Data extracted from a collection
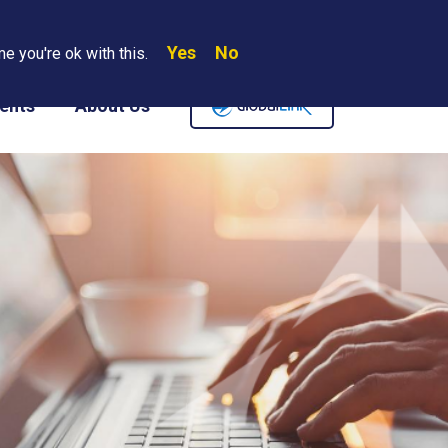
Yes
No
Search
e you're ok with this.
Where We Are
Contact Us
Careers
ents
About Us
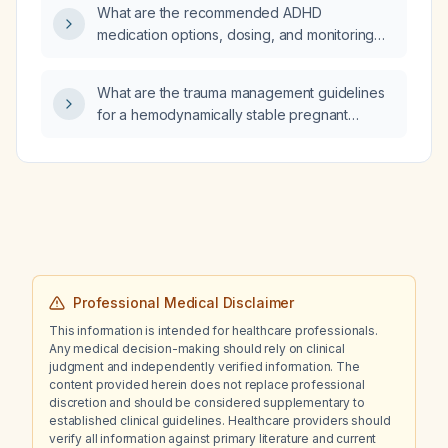
What are the recommended ADHD
medication options, dosing, and monitoring
for a pregnant woman with ADHD?
What are the trauma management guidelines
for a hemodynamically stable pregnant
woman presenting with right hip pain?
Professional Medical Disclaimer
This information is intended for healthcare professionals.
Any medical decision-making should rely on clinical
judgment and independently verified information. The
content provided herein does not replace professional
discretion and should be considered supplementary to
established clinical guidelines. Healthcare providers should
verify all information against primary literature and current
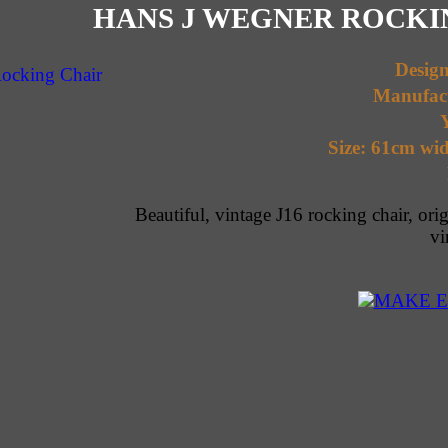
HANS J WEGNER ROCKIN
Desig
Manufac
Y
Size: 61cm wid
Beautiful, vintage J16 rocking chair, ori
vi
MAKE E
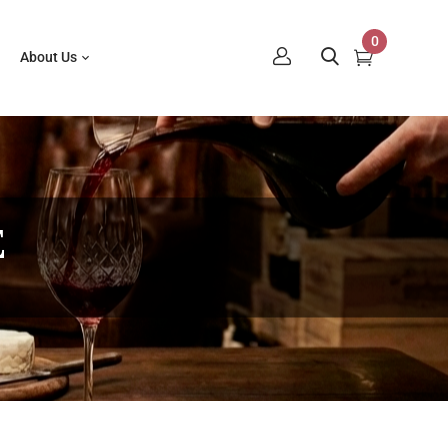
0
About Us
E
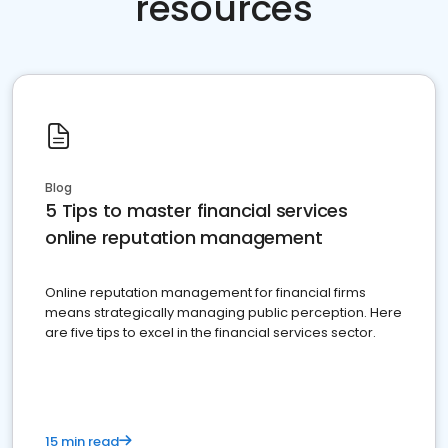
resources
Blog
5 Tips to master financial services
online reputation management
Online reputation management for financial firms
means strategically managing public perception. Here
are five tips to excel in the financial services sector.
15 min read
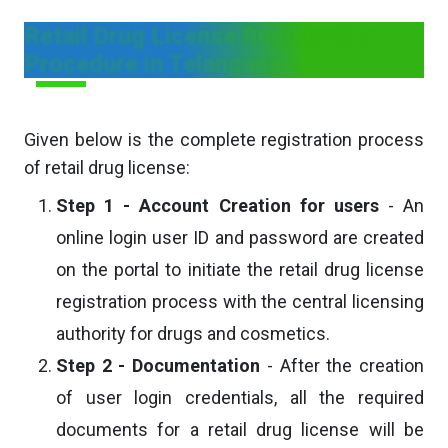
Retail Drug License Registration
Procedure in Telangana
Given below is the complete registration process
of retail drug license:
Step 1 - Account Creation for users
- An
online login user ID and password are created
on the portal to initiate the retail drug license
registration process with the central licensing
authority for drugs and cosmetics.
Step 2 - Documentation
- After the creation
of user login credentials, all the required
documents for a retail drug license will be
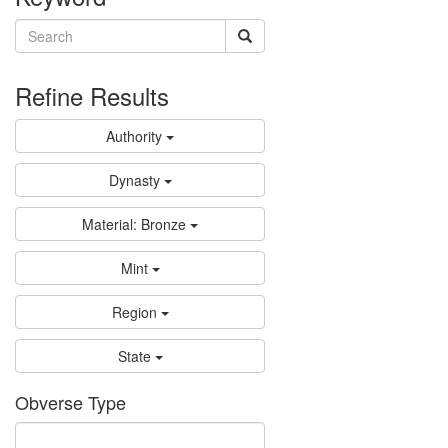
Refine Results
Authority
Dynasty
Material: Bronze
Mint
Region
State
Obverse Type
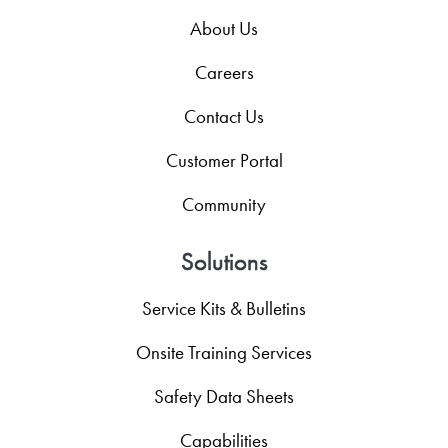
About Us
Careers
Contact Us
Customer Portal
Community
Solutions
Service Kits & Bulletins
Onsite Training Services
Safety Data Sheets
Capabilities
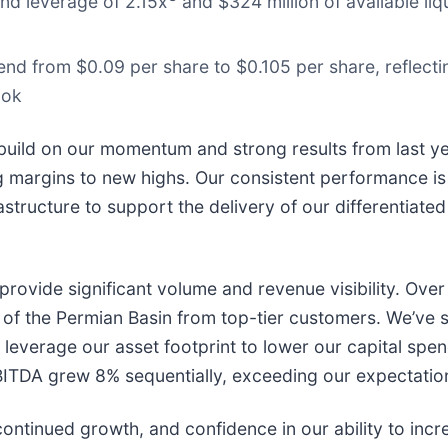
nd leverage of 2.15x
and $324 million of available liq
end from $0.09 per share to $0.105 per share, reflect
ook
to build on our momentum and strong results from last
margins to new highs. Our consistent performance is r
astructure to support the delivery of our differentiate
 provide significant volume and revenue visibility. Ov
of the Permian Basin from top-tier customers. We’ve 
leverage our asset footprint to lower our capital spen
d EBITDA grew 8% sequentially, exceeding our expectati
ontinued growth, and confidence in our ability to incr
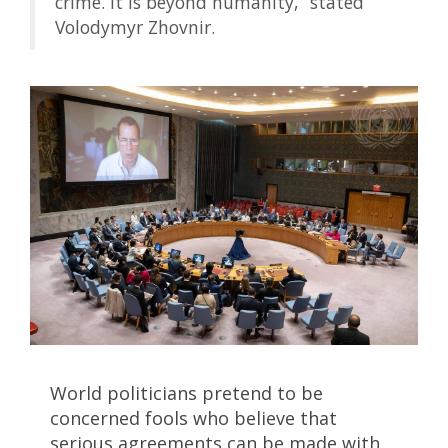
crime. It is beyond humanity,” stated
Volodymyr Zhovnir.
World politicians pretend to be
concerned fools who believe that
serious agreements can be made with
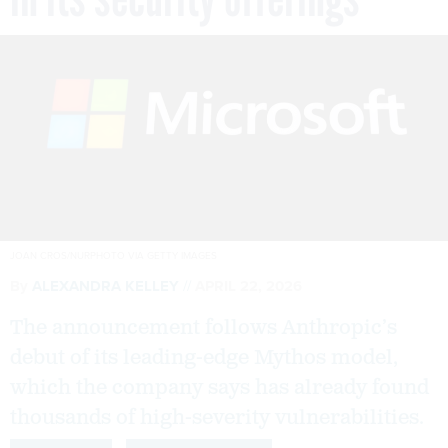
JOAN CROS/NURPHOTO VIA GETTY IMAGES
By
ALEXANDRA KELLEY
APRIL 22, 2026
The announcement follows Anthropic’s
debut of its leading-edge Mythos model,
which the company says has already found
thousands of high-severity vulnerabilities.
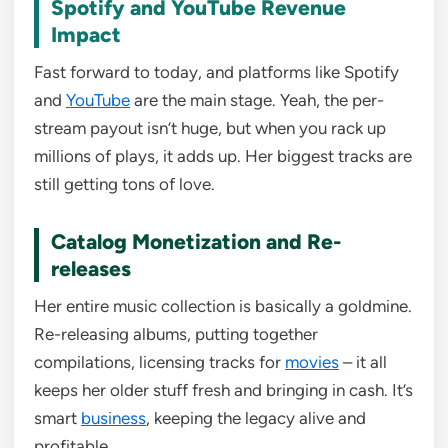
Spotify and YouTube Revenue
Impact
Fast forward to today, and platforms like Spotify
and
YouTube
are the main stage. Yeah, the per-
stream payout isn’t huge, but when you rack up
millions of plays, it adds up. Her biggest tracks are
still getting tons of love.
Catalog Monetization and Re-
releases
Her entire music collection is basically a goldmine.
Re-releasing albums, putting together
compilations, licensing tracks for
movies
– it all
keeps her older stuff fresh and bringing in cash. It’s
smart
business
, keeping the legacy alive and
profitable.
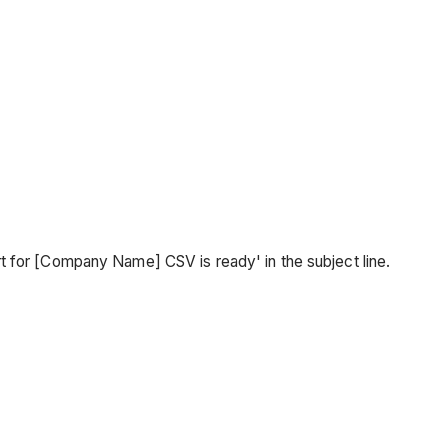
 for [Company Name] CSV is ready' in the subject line.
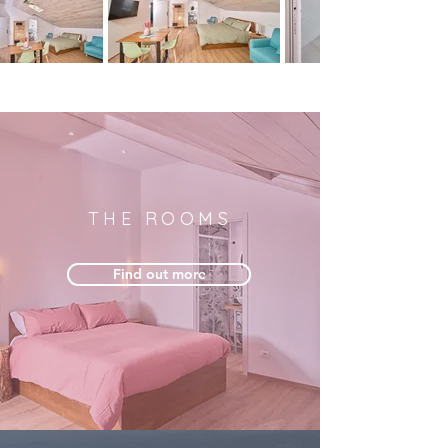
THE ROOMS
Find out more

» **What the task asks**:
The copy should hold exactly the lines above from the one with "serious agreements can be made with" through the one with "which the company says has already found", both ends counted, and no pictures at all.

» **Response for this exercise**:
serious agreements can be made with
JOAN CROS/NURPHOTO VIA GETTY IMAGES
By
ALEXANDRA KELLEY
APRIL 22, 2026
The announcement follows Anthropic’s
debut of its leading-edge Mythos model,
which the company says has already found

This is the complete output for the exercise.